In a widely expected move, the Central Bank decided to keep its policy rate, the one-week repo rate, unchanged at 14 percent.
For the last time, the bank cut the key rate by 100 basis points from 15 percent in December last year.
In a statement released after the Monetary Policy Committee (MPC) meeting on May 26, the bank said it expects the disinflation process to start on the back of strengthened measures for sustainable price and financial stability along with the decline in inflation owing to the base effect and the resolution of the ongoing regional conflict.
“Accordingly, the committee has decided to keep the policy rate unchanged.”
Increase in inflation is driven by rising energy costs resulting from geopolitical developments, temporary effects of pricing formations that are not supported by economic fundamentals and strong negative supply shocks caused by the rise in global energy, food and agricultural commodity prices, the bank said.
The annual consumer price inflation accelerated from 61.1 percent in March to 69.97 percent in April.
“To create an institutional basis for sustainable price stability, the comprehensive review of the policy framework continues with the aim of encouraging permanent and strengthened liraization in all policy tools of the Central Bank.”
The bank added that the collateral and liquidity policy actions, of which the review process is finalized, will be implemented.
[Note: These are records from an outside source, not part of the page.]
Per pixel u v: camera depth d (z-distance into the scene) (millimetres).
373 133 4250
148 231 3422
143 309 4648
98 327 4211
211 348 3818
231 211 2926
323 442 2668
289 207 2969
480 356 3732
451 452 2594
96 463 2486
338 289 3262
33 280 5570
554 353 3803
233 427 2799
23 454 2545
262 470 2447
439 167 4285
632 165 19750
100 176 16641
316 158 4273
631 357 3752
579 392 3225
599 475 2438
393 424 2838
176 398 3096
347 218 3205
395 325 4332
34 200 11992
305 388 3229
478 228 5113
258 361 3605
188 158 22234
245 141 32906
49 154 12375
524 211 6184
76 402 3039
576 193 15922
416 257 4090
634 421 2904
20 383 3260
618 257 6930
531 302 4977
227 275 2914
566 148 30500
The bank reiterated that it will continue to use all available instruments decisively within the framework of liraization strategy until strong indicators point to a permanent fall in inflation and the medium-term 5 percent target is achieved in pursuit of the primary objective of price stability.
‘Economic activity strong’
The bank said that level of capacity utilization and other leading indicators show that domestic economic activity remains strong, with the help of more robust external demand even some regional differences emerge.
It, however, stressed that while the share of sustainable components of economic growth increases, risks to current account balance due to energy prices continue.
“The credit growth, including the long-term investment loans and targeted usage of accessed funds for real economic activity, is important for financial stability. In this context, the committee will decisively continue to implement the strengthened macroprudential policy set by taking additional measures.”